If I can figure out how to, I’m going to change my profile pics to that cute badge that my brother, Patrick Bier, whipped up for me over lunch.  It will serve as a sign that I’m quietly doing my part.  I’m neither overreacting nor burying my head in the sand.  Who’s in?


10 thoughts on “CO-Victory Garden

  1. Thanks, Angie! I always enjoy your musings. I’ve tried to comment on the originals in the past, but my tech skills are severely lacking🥴

    I agree-we all need to do our part without creating mass hysteria, making matters worse. One step at a time, one person at a time. We will survive and hopefully thrive.
    Sent from my iPhone

  2. Nicely said. I do wonder if there will be any internet brownouts or blackouts.

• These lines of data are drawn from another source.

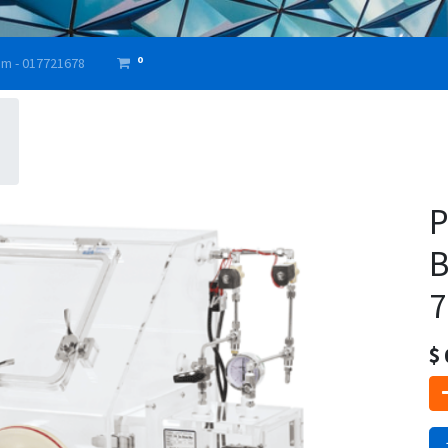
0
am - 017721678
P
B
7
$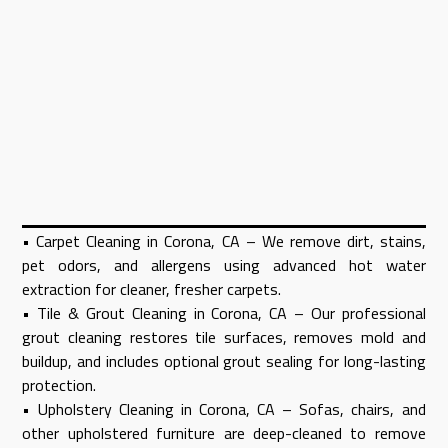
• Carpet Cleaning in Corona, CA – We remove dirt, stains,
pet odors, and allergens using advanced hot water
extraction for cleaner, fresher carpets.
• Tile & Grout Cleaning in Corona, CA – Our professional
grout cleaning restores tile surfaces, removes mold and
buildup, and includes optional grout sealing for long-lasting
protection.
• Upholstery Cleaning in Corona, CA – Sofas, chairs, and
other upholstered furniture are deep-cleaned to remove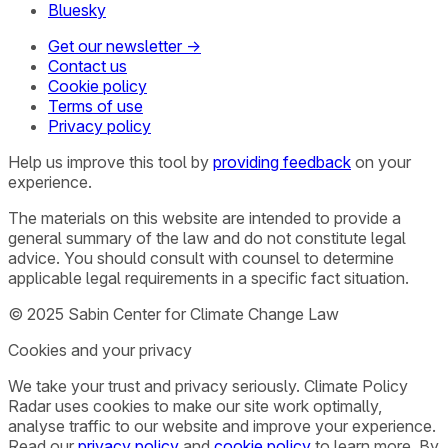
Bluesky
Get our newsletter →
Contact us
Cookie policy
Terms of use
Privacy policy
Help us improve this tool by
providing feedback
on your
experience.
The materials on this website are intended to provide a
general summary of the law and do not constitute legal
advice. You should consult with counsel to determine
applicable legal requirements in a specific fact situation.
© 2025 Sabin Center for Climate Change Law
Cookies and your privacy
We take your trust and privacy seriously. Climate Policy
Radar uses cookies to make our site work optimally,
analyse traffic to our website and improve your experience.
Read our
privacy policy
and
cookie policy
to learn more. By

I’ve also thought about all the things we might do to leverage our new found time with no sports events to watch and no attending concerts, shows, etc. Hopefully it won’t just be everyone on their device of choice for the next few months.

  3. I agree that adjusting thinking and looking at possibilities will serve us better than complaining. We can get this done if we stand together for this cause.

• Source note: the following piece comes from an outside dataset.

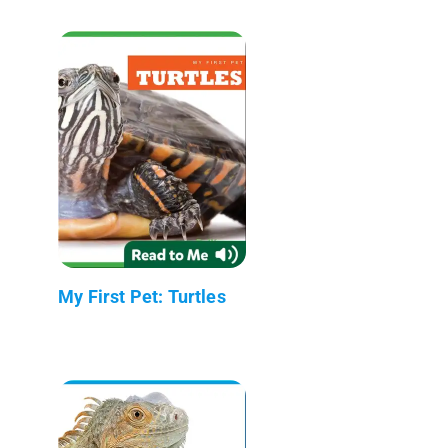
My First Pet: Turtles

  4. Love it! We decided to have a staycation and have been enjoying time together cleaning the house, watching movies, doing crafts and relaxing.

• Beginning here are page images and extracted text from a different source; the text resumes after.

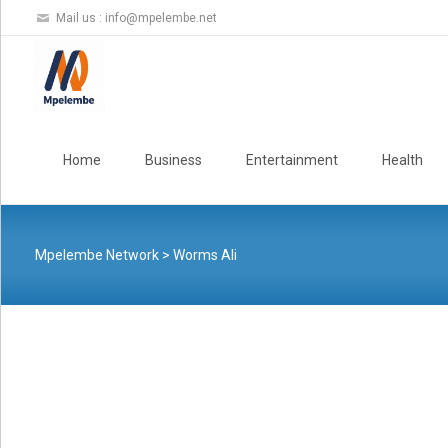
Mail us :
info@mpelembe.net
Skip
to
Home
Business
Entertainment
Health
content
Mpelembe Network
>
Worms Ali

  5. Well said, my friend! Leave the rolls of TP paper on the shelves if you don’t need it, buy a gift card from your favorite small shops and restaurants to use later and just be kind to one another.

  6. Just read this to my girls! So true and meaningful. Everyone needs words of wisdom! Thankyou.

  7. I’m in — I love it! May I make some additional suggestions? Since the CDC has been a bit, er, sluggish, in their response, if you want up-to-the-minute details, there are some people doing great work in twitter–including Helen Branswell, a writer who focuses on infectious diseases for

    Also consider adopting someone who is at higher risk of COVID complications in your neighborhood, and offer to do their shopping, so they don’t have to expose themselves to crowds at the grocery store. Or “adopt” a healthcare worker and consider caring for their pet and dropping off dinners for them if they wind up working extra shifts due to an influx of COVID patients.

  8. Thanks, Ang. Really, when are you running for office?

    I’m reminded of another tough time that our grandparents and great grandparents survived: the Great Depression. Years later, when they looked back on their struggles, invariably they remembered how people looked out for each other. People shared. People helped each other, because everyone was in the same boat. We’re all in the same boat now. So let’s check on our neighbors, call someone who shouldn’t go out, maintain perspective about which things are actually problems and which are merely inconveniences.